Le putsch du SPO est un affront pour le Valais romand

Conquis en 1997, l’unique siège socialiste au gouvernement a toujours été défendu par des candidats germanophones, alors qu’une écrasante majorité de l’électorat socialiste est domiciliée dans le Valais romand. Aujourd’hui, le communiqué de Stéphane Rossini trahit le malaise linguistique qui gangrène la gauche à moins d’une année des élections. S’estimant «mis devant le fait accompli», il affirme que «le putsch du SPO est un affront pour le Valais romand».

Divisions internes et critiques corrosives

Si son renoncement évite un duel fratricide face au congrès du parti, Stéphane Rossini ne se prive pas de dresser un bilan corrosif des deux mandats de la ministre socialiste. Il énumère, entre autres, la diminution des subventions de l’assurance-maladie, des «économies sur le dos des plus faibles», l’échec du dossier électronique du patient, et le «fort mécontentement de nombreux acteurs institutionnels de la santé et du social».

Très durs, ces mots «étonnent» l’ancien conseiller d’Etat Thomas Burgener: «J’attendais un comportement plus posé de la part d’un ancien président du Conseil national». Le socialiste haut-valaisan considère qu’Esther Waeber-Kalbermatten bénéficie d’un meilleur potentiel électoral, «parce qu’elle représente une minorité linguistique à laquelle Stéphane Rossini ne s’est jamais vraiment intéressé». Il insiste: «Personne ne lui a interdit de se présenter, mais il a compris qu’il ne se trouvait pas au bon endroit au bon moment».

Un parti qui pèse moins de 20% de l’électorat ne peut pas se permettre des conflits ouverts entre des entités qui ne communiquent pas

Président du parti socialiste du Valais romand, Gaël Bourgeois comprend la déception de l’ancien conseiller national. Selon lui, «l’annonce publique d’Esther Waeber-Kalbermatten a réduit la marge de manœuvre de Stéphane Rossini». Ces derniers mois, malgré plusieurs tentatives, les deux sections et leurs candidats ne se sont jamais rencontrés. Pour Gaël Bourgeois, la gauche perdra probablement des voix: «Un parti qui pèse moins de 20% de l’électorat ne peut pas se permettre des conflits ouverts entre des entités qui ne communiquent pas».

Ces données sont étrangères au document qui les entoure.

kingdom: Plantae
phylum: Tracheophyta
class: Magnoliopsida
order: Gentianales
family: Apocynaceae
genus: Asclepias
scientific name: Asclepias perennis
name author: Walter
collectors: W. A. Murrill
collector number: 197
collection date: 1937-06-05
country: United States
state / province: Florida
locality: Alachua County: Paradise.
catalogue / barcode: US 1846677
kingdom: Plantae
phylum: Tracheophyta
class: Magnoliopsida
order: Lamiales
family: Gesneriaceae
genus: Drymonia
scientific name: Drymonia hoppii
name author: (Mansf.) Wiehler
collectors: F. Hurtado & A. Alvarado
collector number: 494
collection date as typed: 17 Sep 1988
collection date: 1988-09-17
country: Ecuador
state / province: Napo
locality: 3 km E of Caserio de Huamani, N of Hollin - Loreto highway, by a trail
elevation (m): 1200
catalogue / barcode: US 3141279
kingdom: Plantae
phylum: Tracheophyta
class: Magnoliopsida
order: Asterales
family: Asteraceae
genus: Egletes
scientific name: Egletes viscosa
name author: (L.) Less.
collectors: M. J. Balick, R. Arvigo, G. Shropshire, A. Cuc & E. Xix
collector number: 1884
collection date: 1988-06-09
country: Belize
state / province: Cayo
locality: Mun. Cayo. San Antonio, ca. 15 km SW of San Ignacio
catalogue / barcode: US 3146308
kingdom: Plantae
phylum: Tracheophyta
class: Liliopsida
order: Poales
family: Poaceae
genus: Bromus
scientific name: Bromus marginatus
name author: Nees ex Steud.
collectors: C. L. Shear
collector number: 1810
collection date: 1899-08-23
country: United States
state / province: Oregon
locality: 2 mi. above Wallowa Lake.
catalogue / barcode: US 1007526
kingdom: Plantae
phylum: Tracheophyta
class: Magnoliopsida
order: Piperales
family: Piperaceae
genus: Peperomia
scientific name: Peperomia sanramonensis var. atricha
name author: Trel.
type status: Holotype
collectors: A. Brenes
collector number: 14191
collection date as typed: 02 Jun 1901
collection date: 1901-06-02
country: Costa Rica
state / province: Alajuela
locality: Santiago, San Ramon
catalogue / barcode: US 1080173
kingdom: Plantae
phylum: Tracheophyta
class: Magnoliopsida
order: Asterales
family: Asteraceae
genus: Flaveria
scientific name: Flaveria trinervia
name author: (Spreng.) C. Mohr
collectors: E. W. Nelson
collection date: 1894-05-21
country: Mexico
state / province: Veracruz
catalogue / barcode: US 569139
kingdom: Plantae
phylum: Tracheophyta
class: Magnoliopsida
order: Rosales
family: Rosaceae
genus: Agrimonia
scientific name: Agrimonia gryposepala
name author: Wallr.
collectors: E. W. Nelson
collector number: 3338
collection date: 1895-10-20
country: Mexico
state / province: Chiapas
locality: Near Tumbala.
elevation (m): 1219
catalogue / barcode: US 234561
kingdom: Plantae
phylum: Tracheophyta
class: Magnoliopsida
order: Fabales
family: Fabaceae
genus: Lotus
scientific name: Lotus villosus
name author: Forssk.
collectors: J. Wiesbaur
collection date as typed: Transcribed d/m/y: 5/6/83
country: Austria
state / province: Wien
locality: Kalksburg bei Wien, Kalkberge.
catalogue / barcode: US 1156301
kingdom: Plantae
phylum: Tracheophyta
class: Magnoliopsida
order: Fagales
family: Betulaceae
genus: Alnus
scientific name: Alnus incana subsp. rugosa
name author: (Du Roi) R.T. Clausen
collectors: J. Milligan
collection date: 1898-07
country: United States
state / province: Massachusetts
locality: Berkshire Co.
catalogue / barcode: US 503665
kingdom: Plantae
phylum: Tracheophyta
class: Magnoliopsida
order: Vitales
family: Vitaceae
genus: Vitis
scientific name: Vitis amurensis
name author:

Sous réserve d’une nouvelle postulation avant la fin juillet, les socialistes romands soutiendront la candidature d’Esther Waeber-Kalbermatten, déjà plébiscitée par les haut-valaisans il y a deux semaines. Inquiet pour le pluralisme du Conseil d’Etat, le conseiller national Mathias Reynard appelle au rassemblement: «Tout le monde doit se calmer pour sauver l’unique siège de la gauche au gouvernement».